Say how many lines of the data below have the word "Security" in them. Add nothing else.

===== Exercise data =====

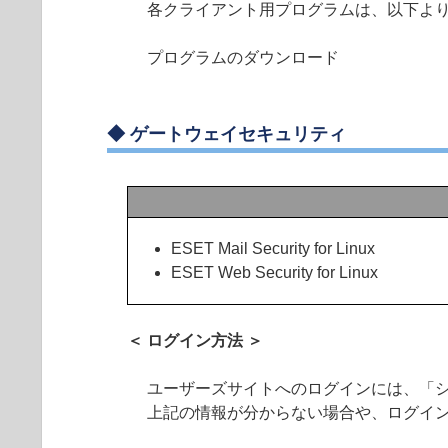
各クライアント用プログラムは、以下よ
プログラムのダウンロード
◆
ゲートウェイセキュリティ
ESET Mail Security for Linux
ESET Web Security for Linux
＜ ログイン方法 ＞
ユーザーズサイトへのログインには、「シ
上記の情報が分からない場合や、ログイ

=====
===== Exercise data =====

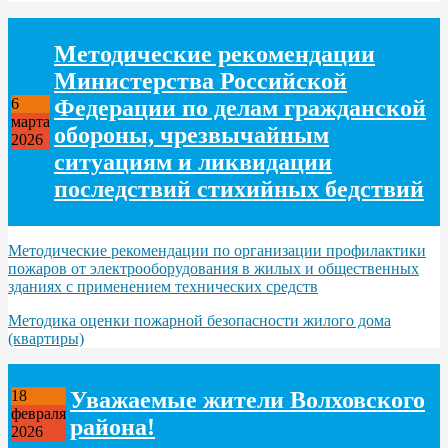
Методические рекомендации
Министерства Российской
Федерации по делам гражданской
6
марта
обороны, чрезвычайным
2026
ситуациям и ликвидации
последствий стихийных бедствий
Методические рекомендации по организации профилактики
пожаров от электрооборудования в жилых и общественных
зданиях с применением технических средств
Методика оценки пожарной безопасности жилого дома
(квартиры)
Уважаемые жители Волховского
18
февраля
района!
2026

=====

**Your response:** 2